-- Activity --
The line containing "3. **JavaScript DOM" opens the span to copy, and the last line of the records below closes it. Write out that span exactly.

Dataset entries
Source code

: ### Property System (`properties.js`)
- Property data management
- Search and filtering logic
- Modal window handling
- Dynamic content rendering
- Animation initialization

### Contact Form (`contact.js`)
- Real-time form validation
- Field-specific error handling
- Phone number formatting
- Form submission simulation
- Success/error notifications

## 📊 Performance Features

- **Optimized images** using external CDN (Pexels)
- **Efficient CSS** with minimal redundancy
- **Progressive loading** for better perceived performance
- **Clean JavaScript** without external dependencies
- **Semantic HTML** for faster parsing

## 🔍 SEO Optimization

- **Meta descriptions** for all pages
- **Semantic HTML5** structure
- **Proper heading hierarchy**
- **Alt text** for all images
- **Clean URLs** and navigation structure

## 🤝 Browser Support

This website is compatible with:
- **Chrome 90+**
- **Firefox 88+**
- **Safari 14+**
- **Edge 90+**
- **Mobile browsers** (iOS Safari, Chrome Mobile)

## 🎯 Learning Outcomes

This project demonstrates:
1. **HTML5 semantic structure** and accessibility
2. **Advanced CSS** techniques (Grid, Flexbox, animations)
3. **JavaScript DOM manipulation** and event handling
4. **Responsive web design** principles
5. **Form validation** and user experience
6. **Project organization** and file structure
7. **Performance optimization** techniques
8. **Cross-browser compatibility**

-- Task response --
3. **JavaScript DOM manipulation** and event handling
4. **Responsive web design** principles
5. **Form validation** and user experience
6. **Project organization** and file structure
7. **Performance optimization** techniques
8. **Cross-browser compatibility**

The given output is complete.